▶ SELECTED TEXT:
--
Opinion, Berkeley Blogs

'Vision' for development practice education

By David Zilberman

In 2009 UC Berkeley received a grant from the Macarthur Foundation to establish a professional Master degree in development practice (MDP) and after overcoming all of the bureaucratic hurdles, the first cohort joined campus this fall.

The MDP is, in essence, an MBA in sustainable development. It includes classes in development and resource economics, project management, impact assessment, basics in natural and social economics, public health, community development and leadership, political economy and climate change. It also requires a ten week internship in the field in a developing country, working with practitioners on the ground in various area such as agriculture, public health, education, infrastructure among others. The first cohort includes 15 students, 8 international 7 domestic, including two MasterCard scholars from Kenya and Ghana.

Last week, we held our inaugural reception for the MDP. While we were planning for this event, we had a dilemma: who should be our keynote speaker? Conventional wisdom told us to enlist development leaders and policymakers. But we decided to go a different route, and to have an inventor and entrepreneur that would come with new ideas that can make a difference in the lives of many.

We selected Josh Silver, an Oxford professor of physics who invented self-adjusting glasses. The basic concept is simple; if you put liquid between two pieces of plastic, you can create refractory lenses by trial and error. But Josh’s genius is in the detail that makes this concept work. Tens of thousands of his glasses are already in use and his goal is to distribute one billion by 2020. The cost of the glasses is likely to be under $10.
--
▶ DATASET EXCERPTS:
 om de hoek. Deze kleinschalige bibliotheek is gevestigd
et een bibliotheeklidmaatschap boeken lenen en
--
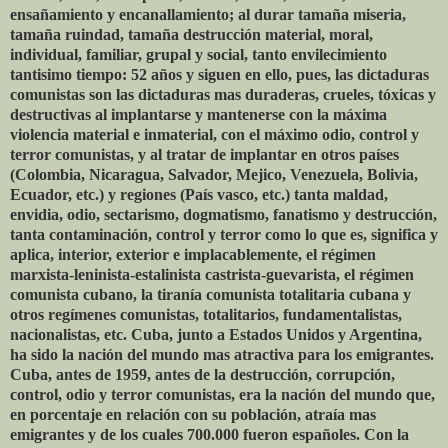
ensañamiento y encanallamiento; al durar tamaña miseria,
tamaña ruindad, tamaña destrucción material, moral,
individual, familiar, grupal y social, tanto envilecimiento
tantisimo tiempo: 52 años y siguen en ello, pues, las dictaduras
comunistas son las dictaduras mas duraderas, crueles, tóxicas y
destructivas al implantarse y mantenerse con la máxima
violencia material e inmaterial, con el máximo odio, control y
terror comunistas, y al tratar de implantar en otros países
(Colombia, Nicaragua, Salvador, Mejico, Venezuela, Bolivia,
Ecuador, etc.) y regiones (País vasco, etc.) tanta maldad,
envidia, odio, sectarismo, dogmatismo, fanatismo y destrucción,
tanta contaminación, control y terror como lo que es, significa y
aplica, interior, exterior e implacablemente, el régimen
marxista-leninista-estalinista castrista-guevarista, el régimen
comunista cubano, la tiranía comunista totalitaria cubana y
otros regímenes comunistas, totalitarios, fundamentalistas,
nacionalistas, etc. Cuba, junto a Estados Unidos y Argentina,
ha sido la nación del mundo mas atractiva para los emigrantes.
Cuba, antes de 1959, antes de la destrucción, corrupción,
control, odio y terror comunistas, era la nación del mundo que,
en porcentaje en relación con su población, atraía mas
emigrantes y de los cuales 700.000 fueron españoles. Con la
--
▶ SET OF TASKS:
**1.** Please condense the paragraph in the development practice blog post that begins "The MDP is, in essence," into a shorter version that keeps its main facts.
**2.** Return the stretch of the development practice blog post from "Opinion, Berkeley Blogs" through "campus this fall.", copied word for word.
**3.** Extend the development practice blog post, picking up right after its final sentence.

▶ OUTPUTS BY TASK:
**1.** The MDP is essentially an MBA in sustainable development. Coursework covers development and resource economics, project management, impact assessment, basics of natural and social economics, public health, community development and leadership, political economy, and climate change. Students also complete a ten-week field internship in a developing country, working with practitioners in areas such as agriculture, public health, education, and infrastructure. The first cohort has 15 students (8 international, 7 domestic), including two MasterCard scholars from Kenya and Ghana.

**2.**
Opinion, Berkeley Blogs

'Vision' for development practice education

By David Zilberman

In 2009 UC Berkeley received a grant from the Macarthur Foundation to establish a professional Master degree in development practice (MDP) and after overcoming all of the bureaucratic hurdles, the first cohort joined campus this fall.

**3.**
This concept and its implementation, glasses for the poor, represent the essence of the MDP. Vision care is not a priority for public health or medicine, yet 40% of all people in the world need vision correction and most cannot afford it. This results in numerous deaths from car accidents, billions of dollars in loss of productivity if people are not able to work, and millions of dreams that are shattered if people cannot fulfill their educational aspirations.

The standard approach to vision correction, in developed countries, is to visit your local optometris, and pay the high costs of lenses and frames, not to mention the exam. When I visited my optometrist, I realized his motto is ‘you deserve Armani’. But the motto should be ‘you deserve to see’.

Transferring that model of vision correction is very costly and does not solve the needs of the poor. In some countries there is one optometrist per million people, but ingenious self-health, based on applying advanced science for a simple solution, is the essence of development practice. Actually, once it is applied I would not be surprised to see self-adjusting glasses in the developed world.

The Berkeley MDP aims to educate our students to dare to attack big problems, taking advantage of cutting-edge knowledge to bring forth practical and affordable solutions for the world.